* [INSTRUCTIONS TO FOLLOW]:
Reproduce the lines below without any change, from the first line through the line containing "scientific name: Parupeneus barberinus", and include that line as well.

* [DATA RECORDS]:

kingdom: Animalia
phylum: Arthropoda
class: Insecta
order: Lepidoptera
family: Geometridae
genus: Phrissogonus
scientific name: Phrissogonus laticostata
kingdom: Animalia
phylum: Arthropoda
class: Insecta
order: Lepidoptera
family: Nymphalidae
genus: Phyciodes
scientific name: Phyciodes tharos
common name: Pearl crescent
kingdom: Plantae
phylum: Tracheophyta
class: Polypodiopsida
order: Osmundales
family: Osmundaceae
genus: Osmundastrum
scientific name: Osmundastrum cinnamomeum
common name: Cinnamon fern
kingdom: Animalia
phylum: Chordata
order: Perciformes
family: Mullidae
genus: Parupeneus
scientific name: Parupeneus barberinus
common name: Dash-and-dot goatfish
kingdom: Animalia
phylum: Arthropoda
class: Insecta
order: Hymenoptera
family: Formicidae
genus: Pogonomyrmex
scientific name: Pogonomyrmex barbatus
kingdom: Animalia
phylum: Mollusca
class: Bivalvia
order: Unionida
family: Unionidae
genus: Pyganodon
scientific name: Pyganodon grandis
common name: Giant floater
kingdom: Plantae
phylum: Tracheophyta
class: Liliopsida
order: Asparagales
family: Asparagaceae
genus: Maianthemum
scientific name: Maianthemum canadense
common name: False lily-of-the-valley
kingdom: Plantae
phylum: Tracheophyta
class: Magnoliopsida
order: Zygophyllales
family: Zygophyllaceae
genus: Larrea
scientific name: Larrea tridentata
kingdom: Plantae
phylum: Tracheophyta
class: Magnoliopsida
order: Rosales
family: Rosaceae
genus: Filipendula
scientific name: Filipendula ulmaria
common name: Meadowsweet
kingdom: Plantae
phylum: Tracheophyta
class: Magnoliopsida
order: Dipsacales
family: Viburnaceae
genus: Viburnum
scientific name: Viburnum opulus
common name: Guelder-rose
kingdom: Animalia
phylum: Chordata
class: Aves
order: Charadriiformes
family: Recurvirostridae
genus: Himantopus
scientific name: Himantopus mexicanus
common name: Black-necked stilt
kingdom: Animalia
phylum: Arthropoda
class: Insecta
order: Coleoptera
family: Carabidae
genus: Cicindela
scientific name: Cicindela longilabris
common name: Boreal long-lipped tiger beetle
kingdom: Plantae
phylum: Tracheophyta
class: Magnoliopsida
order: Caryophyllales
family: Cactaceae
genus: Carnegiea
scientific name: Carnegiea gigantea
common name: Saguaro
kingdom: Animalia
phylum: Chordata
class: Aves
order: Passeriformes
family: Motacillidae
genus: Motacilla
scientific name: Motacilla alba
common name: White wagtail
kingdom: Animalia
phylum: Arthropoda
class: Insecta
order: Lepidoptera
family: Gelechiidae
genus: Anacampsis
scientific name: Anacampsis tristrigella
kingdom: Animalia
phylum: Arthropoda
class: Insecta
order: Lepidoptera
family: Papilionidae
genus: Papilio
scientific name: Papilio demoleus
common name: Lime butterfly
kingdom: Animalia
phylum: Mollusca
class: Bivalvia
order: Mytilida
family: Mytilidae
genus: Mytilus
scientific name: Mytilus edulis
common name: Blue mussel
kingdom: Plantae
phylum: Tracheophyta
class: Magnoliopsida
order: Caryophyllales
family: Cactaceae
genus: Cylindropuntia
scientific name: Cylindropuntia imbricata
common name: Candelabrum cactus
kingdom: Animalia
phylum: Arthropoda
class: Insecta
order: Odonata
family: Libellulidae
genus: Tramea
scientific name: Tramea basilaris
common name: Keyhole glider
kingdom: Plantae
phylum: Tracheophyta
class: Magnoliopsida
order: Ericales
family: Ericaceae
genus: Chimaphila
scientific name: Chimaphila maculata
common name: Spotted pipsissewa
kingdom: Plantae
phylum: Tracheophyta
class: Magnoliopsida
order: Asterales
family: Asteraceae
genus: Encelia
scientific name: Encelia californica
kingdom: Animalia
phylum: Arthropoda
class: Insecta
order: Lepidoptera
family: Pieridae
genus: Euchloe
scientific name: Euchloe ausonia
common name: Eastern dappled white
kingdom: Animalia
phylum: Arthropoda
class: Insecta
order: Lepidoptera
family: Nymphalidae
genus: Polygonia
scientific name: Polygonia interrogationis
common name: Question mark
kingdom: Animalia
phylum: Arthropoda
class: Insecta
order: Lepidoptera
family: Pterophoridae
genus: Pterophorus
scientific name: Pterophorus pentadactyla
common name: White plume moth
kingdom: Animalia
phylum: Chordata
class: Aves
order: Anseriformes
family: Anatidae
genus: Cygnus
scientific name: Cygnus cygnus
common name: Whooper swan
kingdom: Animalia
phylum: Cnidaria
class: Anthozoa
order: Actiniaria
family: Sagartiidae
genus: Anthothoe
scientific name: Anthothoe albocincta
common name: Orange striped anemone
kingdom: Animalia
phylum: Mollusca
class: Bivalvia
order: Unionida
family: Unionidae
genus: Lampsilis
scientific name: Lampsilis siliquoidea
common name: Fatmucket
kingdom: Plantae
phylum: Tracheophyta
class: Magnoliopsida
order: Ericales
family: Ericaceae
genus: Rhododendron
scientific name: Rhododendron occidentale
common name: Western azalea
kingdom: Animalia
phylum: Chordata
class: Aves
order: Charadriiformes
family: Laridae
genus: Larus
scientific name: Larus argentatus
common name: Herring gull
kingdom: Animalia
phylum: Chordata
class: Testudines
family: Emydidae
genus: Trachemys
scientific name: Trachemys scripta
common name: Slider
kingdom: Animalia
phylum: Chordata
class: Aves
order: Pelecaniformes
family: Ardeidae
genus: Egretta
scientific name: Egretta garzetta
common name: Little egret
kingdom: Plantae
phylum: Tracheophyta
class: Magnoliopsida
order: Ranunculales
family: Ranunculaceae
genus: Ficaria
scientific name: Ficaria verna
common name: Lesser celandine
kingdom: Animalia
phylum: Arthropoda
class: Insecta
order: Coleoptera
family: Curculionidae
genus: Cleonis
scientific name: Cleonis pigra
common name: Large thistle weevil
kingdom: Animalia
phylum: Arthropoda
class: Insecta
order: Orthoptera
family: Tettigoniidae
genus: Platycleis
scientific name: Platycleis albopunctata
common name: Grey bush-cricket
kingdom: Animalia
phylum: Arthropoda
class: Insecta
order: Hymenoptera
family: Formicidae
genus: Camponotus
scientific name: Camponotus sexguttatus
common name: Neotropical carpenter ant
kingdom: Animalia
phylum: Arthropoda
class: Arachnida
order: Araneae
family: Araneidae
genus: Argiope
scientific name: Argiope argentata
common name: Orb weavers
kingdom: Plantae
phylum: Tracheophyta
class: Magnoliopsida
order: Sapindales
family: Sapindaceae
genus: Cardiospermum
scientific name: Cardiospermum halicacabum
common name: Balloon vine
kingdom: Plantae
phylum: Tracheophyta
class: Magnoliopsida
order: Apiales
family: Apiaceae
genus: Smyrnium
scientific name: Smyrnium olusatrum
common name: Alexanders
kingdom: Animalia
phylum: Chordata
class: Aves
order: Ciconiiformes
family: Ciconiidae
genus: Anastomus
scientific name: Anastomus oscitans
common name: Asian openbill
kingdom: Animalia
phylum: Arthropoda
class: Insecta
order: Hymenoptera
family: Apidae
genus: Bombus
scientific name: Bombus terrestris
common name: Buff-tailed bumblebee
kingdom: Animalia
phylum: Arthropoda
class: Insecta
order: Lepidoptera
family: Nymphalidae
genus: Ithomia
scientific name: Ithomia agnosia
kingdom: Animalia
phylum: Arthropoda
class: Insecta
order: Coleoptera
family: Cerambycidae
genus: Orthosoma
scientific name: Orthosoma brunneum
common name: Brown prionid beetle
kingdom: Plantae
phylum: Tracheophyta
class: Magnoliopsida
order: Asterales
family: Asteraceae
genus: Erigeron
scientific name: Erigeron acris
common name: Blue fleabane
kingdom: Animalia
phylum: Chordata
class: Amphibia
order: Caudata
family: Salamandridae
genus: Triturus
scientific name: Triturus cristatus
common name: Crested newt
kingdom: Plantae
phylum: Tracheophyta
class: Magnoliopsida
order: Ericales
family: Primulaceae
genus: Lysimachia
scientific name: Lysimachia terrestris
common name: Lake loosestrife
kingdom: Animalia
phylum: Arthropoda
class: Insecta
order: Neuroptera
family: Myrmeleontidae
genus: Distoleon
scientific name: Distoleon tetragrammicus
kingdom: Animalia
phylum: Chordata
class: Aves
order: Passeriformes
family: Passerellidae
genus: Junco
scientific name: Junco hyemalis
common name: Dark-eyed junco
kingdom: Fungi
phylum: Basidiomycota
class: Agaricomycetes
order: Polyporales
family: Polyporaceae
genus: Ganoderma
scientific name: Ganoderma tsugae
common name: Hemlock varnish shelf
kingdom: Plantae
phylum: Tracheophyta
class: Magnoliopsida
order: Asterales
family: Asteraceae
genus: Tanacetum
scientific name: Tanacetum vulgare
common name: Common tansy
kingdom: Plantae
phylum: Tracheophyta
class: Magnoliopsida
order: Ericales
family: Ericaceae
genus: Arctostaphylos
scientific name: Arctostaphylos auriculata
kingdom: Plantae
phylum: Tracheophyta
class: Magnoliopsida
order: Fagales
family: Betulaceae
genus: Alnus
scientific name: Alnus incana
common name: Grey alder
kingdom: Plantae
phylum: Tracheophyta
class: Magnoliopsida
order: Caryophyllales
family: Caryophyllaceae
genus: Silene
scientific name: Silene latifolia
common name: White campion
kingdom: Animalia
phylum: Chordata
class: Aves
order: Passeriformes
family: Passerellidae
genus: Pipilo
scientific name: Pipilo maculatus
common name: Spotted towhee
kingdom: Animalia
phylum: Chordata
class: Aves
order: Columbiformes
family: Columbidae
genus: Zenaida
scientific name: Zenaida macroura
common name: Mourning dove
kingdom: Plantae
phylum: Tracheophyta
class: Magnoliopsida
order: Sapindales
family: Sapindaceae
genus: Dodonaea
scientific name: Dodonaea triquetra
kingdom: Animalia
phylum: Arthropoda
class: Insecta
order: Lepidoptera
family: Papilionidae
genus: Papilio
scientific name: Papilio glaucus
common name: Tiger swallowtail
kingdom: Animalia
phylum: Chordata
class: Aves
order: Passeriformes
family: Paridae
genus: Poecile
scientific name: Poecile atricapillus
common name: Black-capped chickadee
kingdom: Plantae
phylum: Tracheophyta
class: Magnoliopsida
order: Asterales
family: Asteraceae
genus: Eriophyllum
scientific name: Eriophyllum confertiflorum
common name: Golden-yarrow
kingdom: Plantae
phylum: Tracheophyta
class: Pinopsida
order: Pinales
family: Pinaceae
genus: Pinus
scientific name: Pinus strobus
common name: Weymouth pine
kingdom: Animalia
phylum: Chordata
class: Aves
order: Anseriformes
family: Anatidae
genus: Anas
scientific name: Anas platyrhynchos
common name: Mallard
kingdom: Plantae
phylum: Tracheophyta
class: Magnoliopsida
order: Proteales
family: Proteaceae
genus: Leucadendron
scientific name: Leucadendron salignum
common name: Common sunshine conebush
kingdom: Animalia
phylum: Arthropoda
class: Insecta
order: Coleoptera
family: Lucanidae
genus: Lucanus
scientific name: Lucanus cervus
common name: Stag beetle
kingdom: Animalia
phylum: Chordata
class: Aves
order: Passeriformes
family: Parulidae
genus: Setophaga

* [SOLVED EXERCISE]:
kingdom: Animalia
phylum: Arthropoda
class: Insecta
order: Lepidoptera
family: Geometridae
genus: Phrissogonus
scientific name: Phrissogonus laticostata
kingdom: Animalia
phylum: Arthropoda
class: Insecta
order: Lepidoptera
family: Nymphalidae
genus: Phyciodes
scientific name: Phyciodes tharos
common name: Pearl crescent
kingdom: Plantae
phylum: Tracheophyta
class: Polypodiopsida
order: Osmundales
family: Osmundaceae
genus: Osmundastrum
scientific name: Osmundastrum cinnamomeum
common name: Cinnamon fern
kingdom: Animalia
phylum: Chordata
order: Perciformes
family: Mullidae
genus: Parupeneus
scientific name: Parupeneus barberinus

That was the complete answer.